В отношении славы Лопе принадлежал к числу тех, кого удача и успех более всех баловали. Монтальван своими формулировками только подтвердил то, о чем известно давно, ибо народная молва без устали твердила о славе Лопе. Почтительность, которую испытывал к учителю Монтальван следом за мадридцами, несомненно, объяснялась тем, что Лопе самым тесным образом был связан с обществом своего времени, он вырос из него и врос в него, был плотью от его плоти, что и сподвигло Монтальвана провозгласить его славой нации и светочем отечества.
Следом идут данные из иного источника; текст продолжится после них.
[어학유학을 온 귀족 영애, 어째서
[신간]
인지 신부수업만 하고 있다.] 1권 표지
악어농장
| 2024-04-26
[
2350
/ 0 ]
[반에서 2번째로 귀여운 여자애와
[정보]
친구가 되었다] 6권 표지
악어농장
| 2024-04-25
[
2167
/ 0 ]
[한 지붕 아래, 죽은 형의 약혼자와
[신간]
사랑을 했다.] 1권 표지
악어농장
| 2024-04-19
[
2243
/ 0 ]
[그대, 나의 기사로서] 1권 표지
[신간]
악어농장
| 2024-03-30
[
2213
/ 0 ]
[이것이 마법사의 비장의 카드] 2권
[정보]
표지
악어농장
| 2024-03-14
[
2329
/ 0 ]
Такое видение позволяет объяснить, как тенденциозные интерпретации его произведений смогли породить в догматически-воинствующих умах образ Лопе-националиста три столетия спустя после его смерти, то есть образ, который приводил в возбуждение абсолютистскую Испанию. В действительности все в его творчестве, да и в самой его личности отражало тонкие, еле уловимые, но все же существенные оттенки именно вырванности Лопе-художника из своей среды, что и делало его вечным исключением из правил в том обществе, с которым он хоть и ощущал свою взаимосвязь и взаимозависимость, но в котором ему так никогда и не дали занять то место, что он желал занимать. Вероятно, не было никакого несоответствия в том, что его портреты украшали стены дворцов и самых скромных жилищ в то время, когда Лопе беспрестанно обращался к графу-герцогу Оливаресу с просьбой о предоставлении ему должности придворного королевского историографа, но так и не получил вожделенного места и звания. А ведь его слава перешагнула многие границы, моря и океаны, его пьесы играли в крупных городах Америки, а Бартоломео де Альба даже перевел три из них на науатль — классический язык племени ацтеков.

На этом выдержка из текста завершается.